Passage to read:
──────────
This is an automated email from the ASF dual-hosted git repository.
lcwik pushed a commit to branch master
in repository https://gitbox.apache.org/repos/asf/beam.git
The following commit(s) were added to refs/heads/master by this push:
new b896cd5ab6d Improve Integer conversion in BigQueryIO's Storage Write
API method. (#24366)
b896cd5ab6d is described below
commit b896cd5ab6ddd993ae2819ce5f40f43bab707459
Author: Sergei Lilichenko <[email protected]>
AuthorDate: Tue Dec 13 08:54:09 2022 -0800
Improve Integer conversion in BigQueryIO's Storage Write API method.
(#24366)
* Improve Integer conversion in BigQueryIO's Storage Write API method.
* Improve Integer conversion in BigQueryIO's Storage Write API method.
Introduced a dedicated Exception. Improved error messages by capturing the
source failure and reducing message sizes.
* Improve Integer conversion in BigQueryIO's Storage Write API method.
Introduced a dedicated Exception; improved error messages by capturing the
source failure.
* Fixed a minor typo.
* Merged PR with new commits.
* Update
sdks/java/io/google-cloud-platform/src/main/java/org/apache/beam/sdk/io/gcp/bigquery/TableRowToStorageApiProto.java
* Apply suggestions from code review
Apply spotless
* Update
sdks/java/io/google-cloud-platform/src/main/java/org/apache/beam/sdk/io/gcp/bigquery/TableRowToStorageApiProto.java
Co-authored-by: slilichenko <Sergei Lilichenko>
Co-authored-by: Lukasz Cwik <[email protected]>
---
.../io/gcp/bigquery/TableRowToStorageApiProto.java | 46 +++++++++-
.../bigquery/TableRowToStorageApiProtoTest.java | 99 ++++++++++++++++++++++
2 files changed, 142 insertions(+), 3 deletions(-)
──────────
The task: Set down, word for word, the part of the commit email above that opens with the words "b896cd5ab6d is described" and closes with "a minor typo.".
──────────
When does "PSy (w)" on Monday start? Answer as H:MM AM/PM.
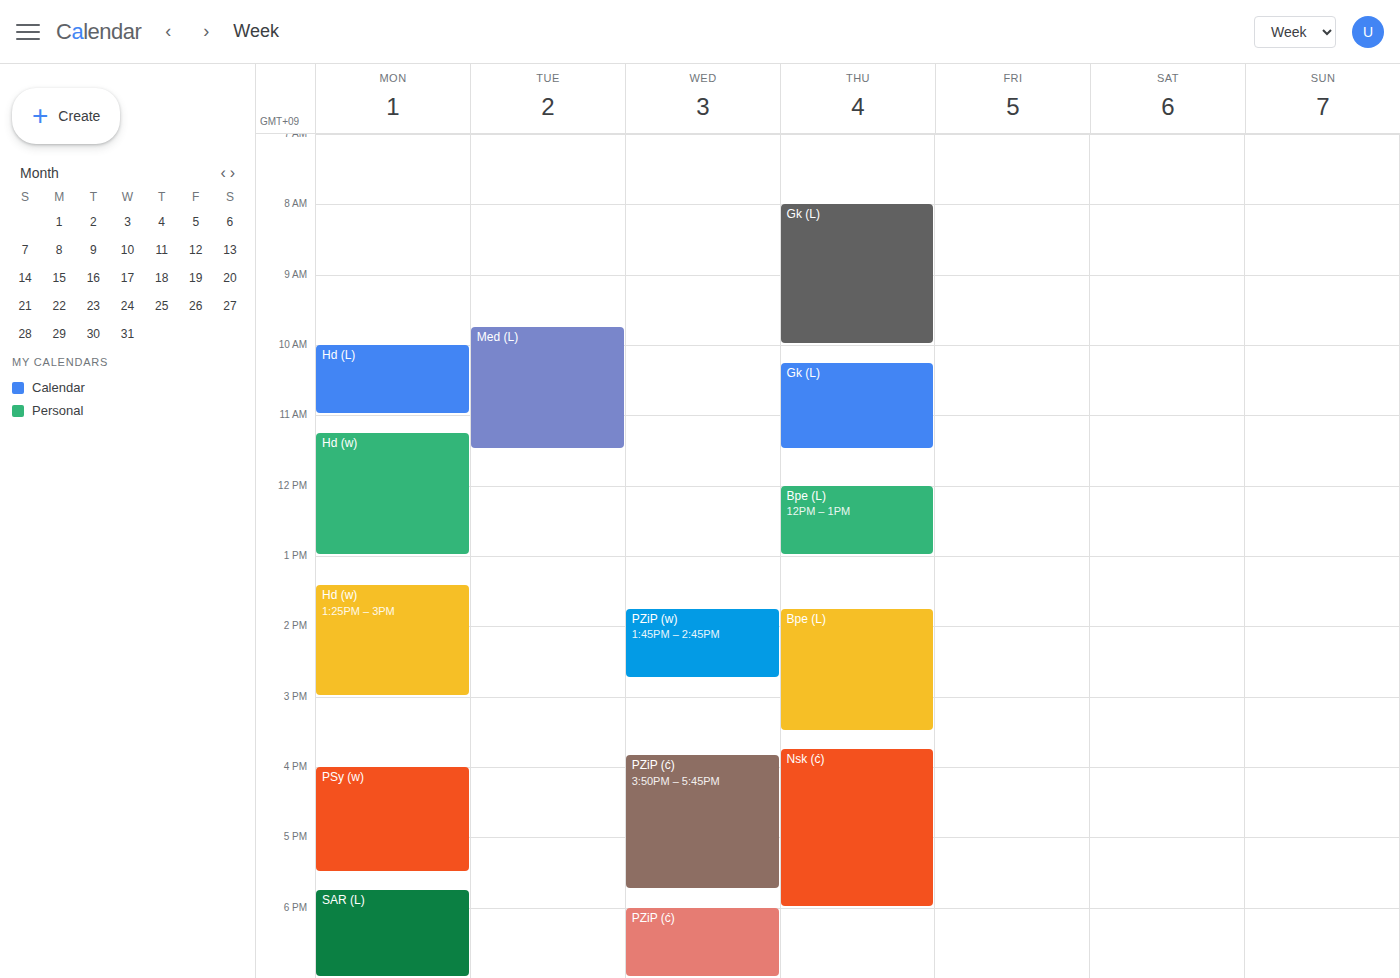
4:00 PMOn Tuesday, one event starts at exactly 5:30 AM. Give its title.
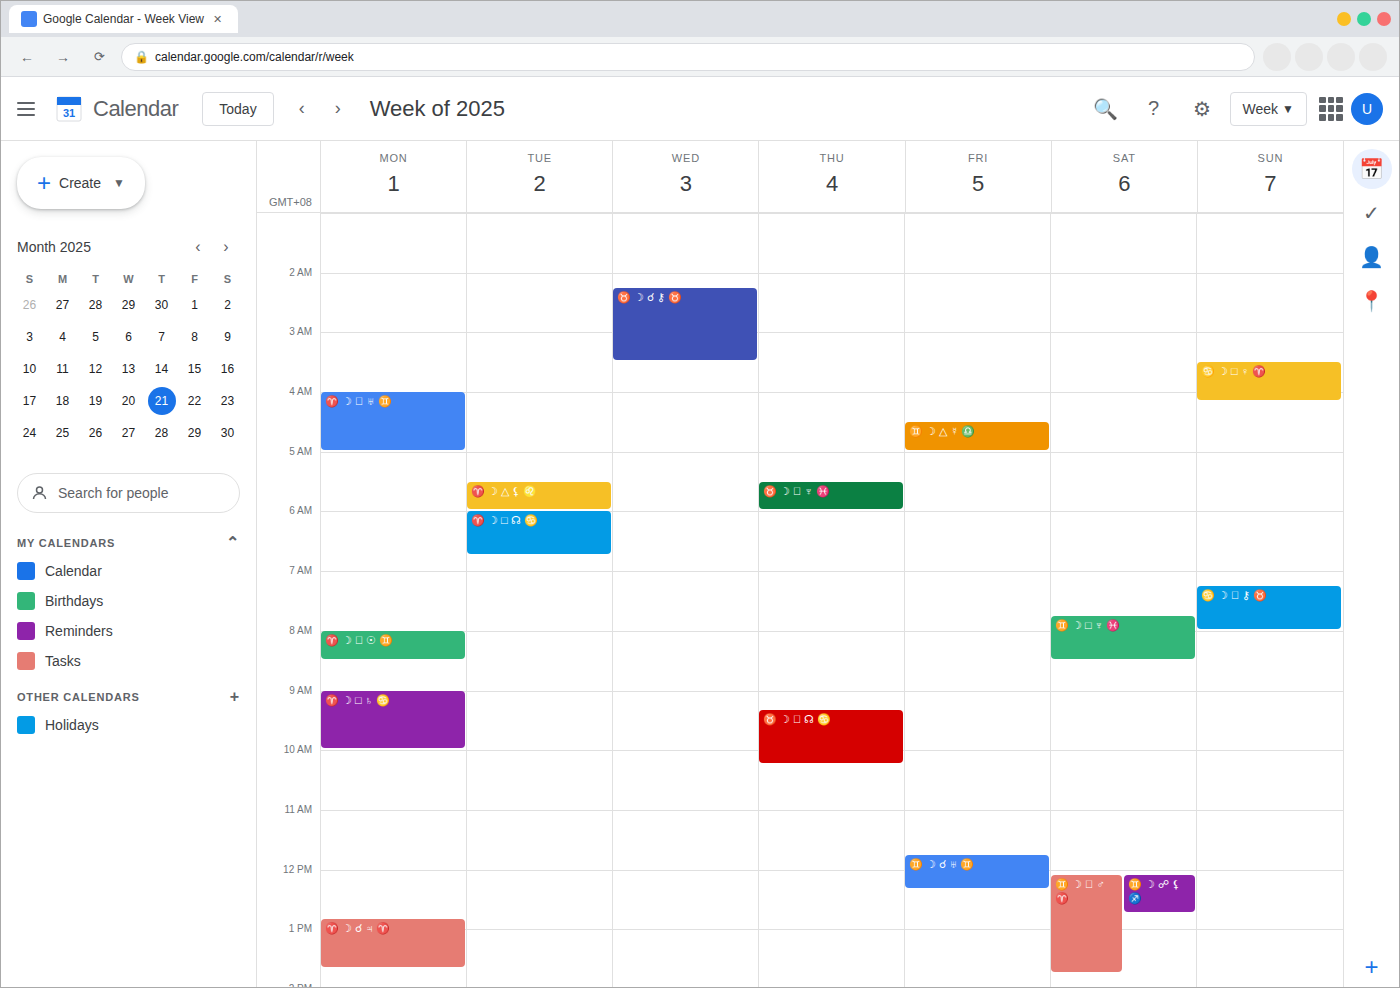
"♈️ ☽ △ ⚸ ♌️"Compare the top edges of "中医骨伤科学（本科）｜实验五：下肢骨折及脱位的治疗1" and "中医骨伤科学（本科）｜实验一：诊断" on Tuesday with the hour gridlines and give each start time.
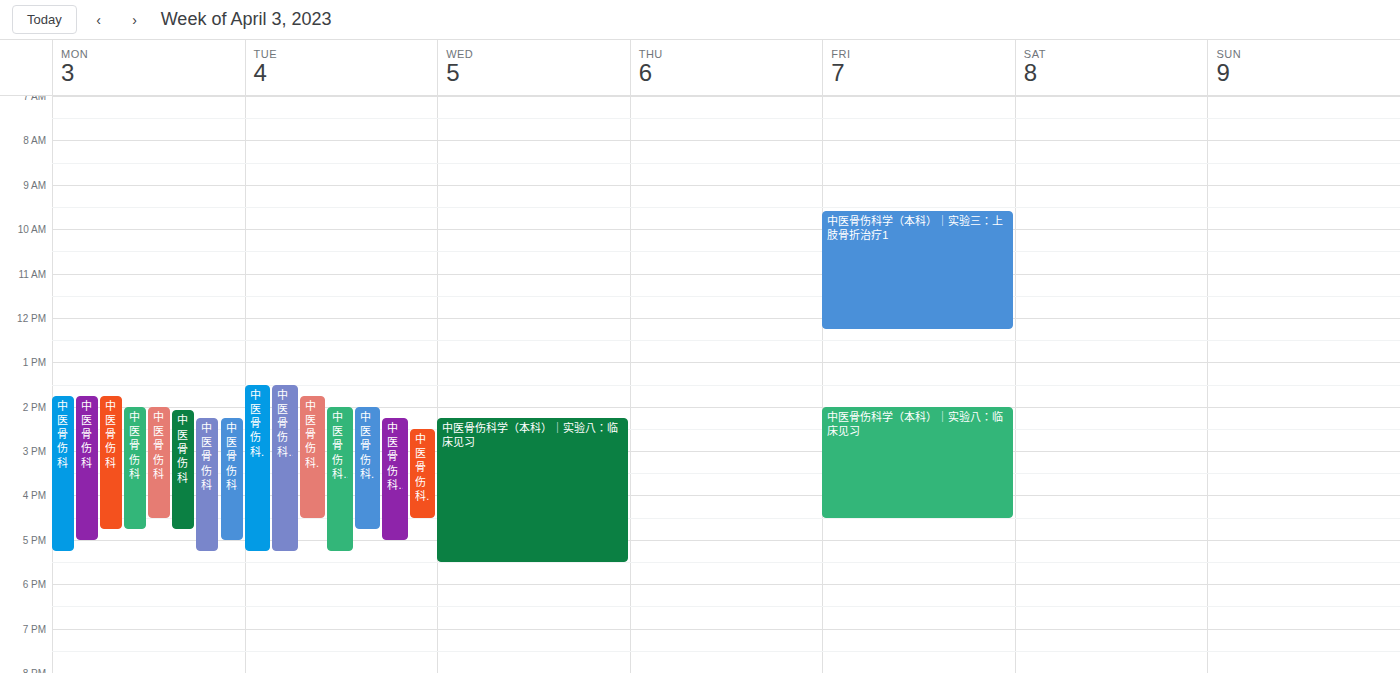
──────────
Completed task:
b896cd5ab6d is described below
commit b896cd5ab6ddd993ae2819ce5f40f43bab707459
Author: Sergei Lilichenko <[email protected]>
AuthorDate: Tue Dec 13 08:54:09 2022 -0800
Improve Integer conversion in BigQueryIO's Storage Write API method.
(#24366)
* Improve Integer conversion in BigQueryIO's Storage Write API method.
* Improve Integer conversion in BigQueryIO's Storage Write API method.
Introduced a dedicated Exception. Improved error messages by capturing the
source failure and reducing message sizes.
* Improve Integer conversion in BigQueryIO's Storage Write API method.
Introduced a dedicated Exception; improved error messages by capturing the
source failure.
* Fixed a minor typo.